Three days after the judge ordered her not to leave the hospital, Burton delivered a stillborn fetus by cesarian-section.
And six months after the pregnancy ended, the dispute over the legal move to keep her in the hospital continues, raising questions about where a mother’s right to decide her own medical treatment ends and where the priority of protecting a fetus begins.
“The entire experience was horrible and I am still very upset about it,” Burton said through her lawyer. “I hope nobody else has to go through what I went through.”
Burton, who declined to be interviewed, is appealing the judge’s order. She isn’t asking for money but hopes to keep her case from setting a precedent for legal control over women with problem pregnancies. She also worries it could prevent women from seeking prenatal care.
State Attorney Willie Meggs stands by his decision to seek the court order after being contacted by the hospital. “This is good people trying to do things in a right fashion to save lives,” he said, “whether some people want them saved or not.”
Burton is in her late 20s, has two young daughters and a common-law husband and holds down a blue-collar job, said her lawyer, David Abrams. She didn’t want an abortion, had obtained prenatal care and voluntarily went to the hospital after experiencing symptoms she’d been told to look out for, he said.
But she didn’t like the care she received at Tallahassee Memorial Hospital. She said her doctor, Jana Bures-Foresthoefel, was brusk and overbearing. Her lawyer said bed rest for difficult pregnancies is a controversial issue because it can cause some complications like blood clots. Abrams said smoking by itself doesn’t cause miscarriages.
The mother said she wanted the option to seek care at another hospital or to go home so she could care for her two daughters.
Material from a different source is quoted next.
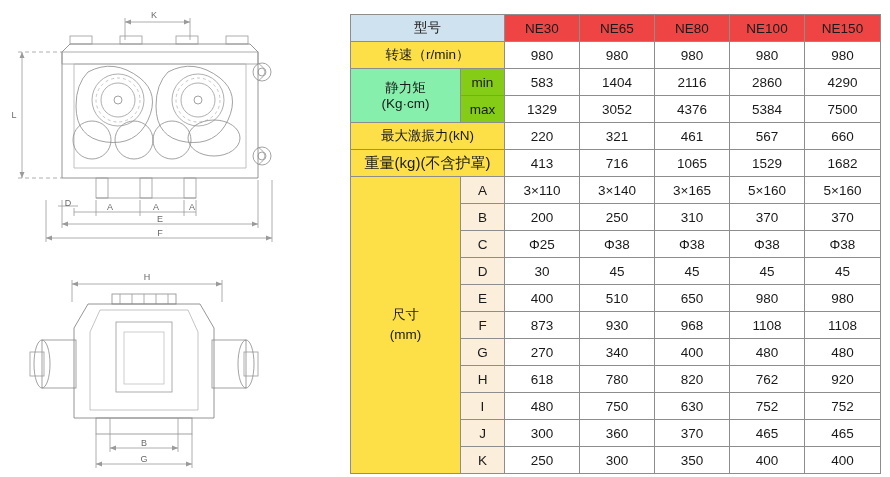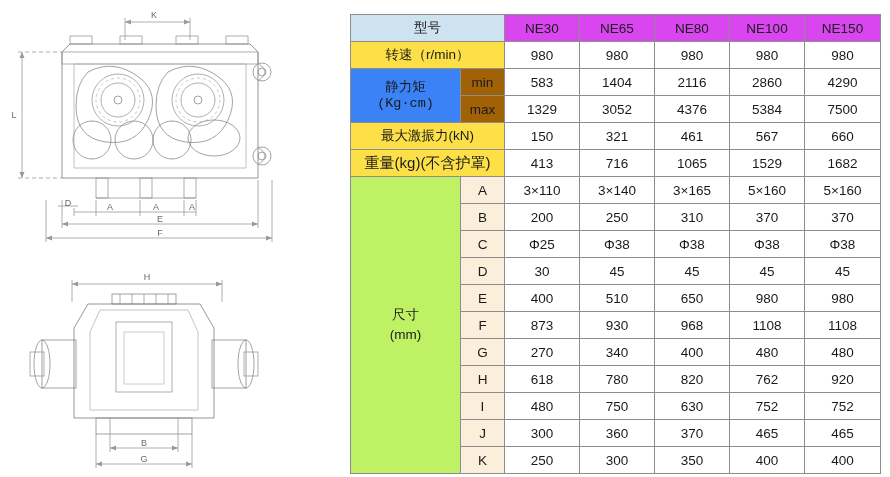"NE30" .hdr-model { background: #d946ef -> #ef4444 }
“I was desperately hoping to receive the care I needed to save my baby,” Burton wrote in her statement. “However, after a few days there, I did not feel I was receiving the care I needed, and instead of being allowed to leave or go to another hospital, I found myself being ordered by a judge to stay at Tallahassee Memorial and submit to all medical care from its hospital staff, whether I agreed or not.”
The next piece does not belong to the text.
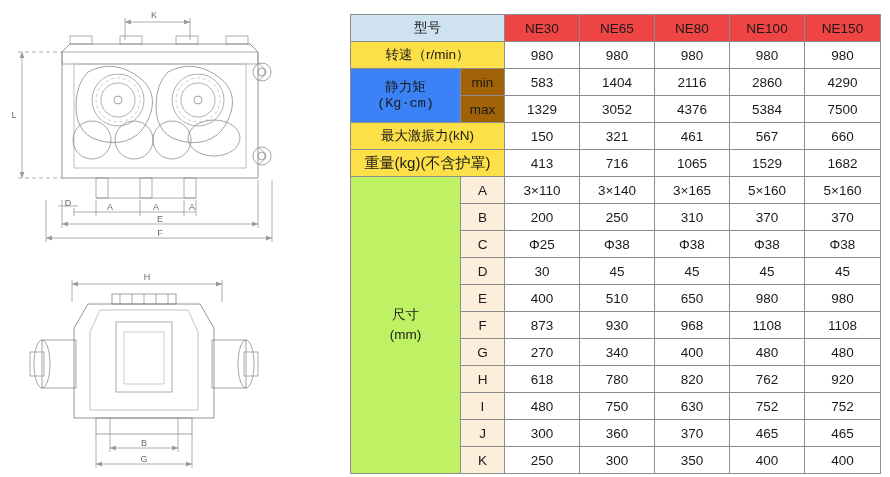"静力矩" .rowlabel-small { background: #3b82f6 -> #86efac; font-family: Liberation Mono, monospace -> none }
The doctor and hospital officials declined to comment, referring calls to the state prosecutor.
American Civil Liberties Union lawyer Diana Kasdan said if the ruling stands it could lead to the state virtually taking over the lives of pregnant women, including telling them what they should or should not eat and drink and what medications they must take.
“It would be a horrible precedent,” Kasdan said.
The state disputes that scenario, arguing Burton’s case is rare – the only one out of 30,000 births in the Tallahassee area over the last 10 years.
Abrams said Burton’s condition didn’t merit such extreme action. Her symptoms were not that unusual, she wasn’t in active labor and the state failed to show why bed rest at Tallahassee Memorial would have been any better than at another hospital or home, he said.
The judge ruled the best interests of the fetus overrode Burton’s privacy rights, but Abrams disputes that. He notes the Florida Constitution, unlike its federal counterpart, has an explicit and strong privacy right, which the state Supreme Court has said guarantees a competent person the right to “choose or refuse medical treatment.”
“If you apply the best interest of the child standard, the woman becomes nothing more than a fetal incubator owned by the state of Florida,” Abrams said.
Ready for that, ladies? I’m not. The state simply does not have the right to keep you in a hospital if you are competent to make your own decisions. Yet the state used power to do just that. You think they won’t when we give them more power?
I don’t see how anyone calling themselves “pro choice” can want to give the government that much control over their bodies.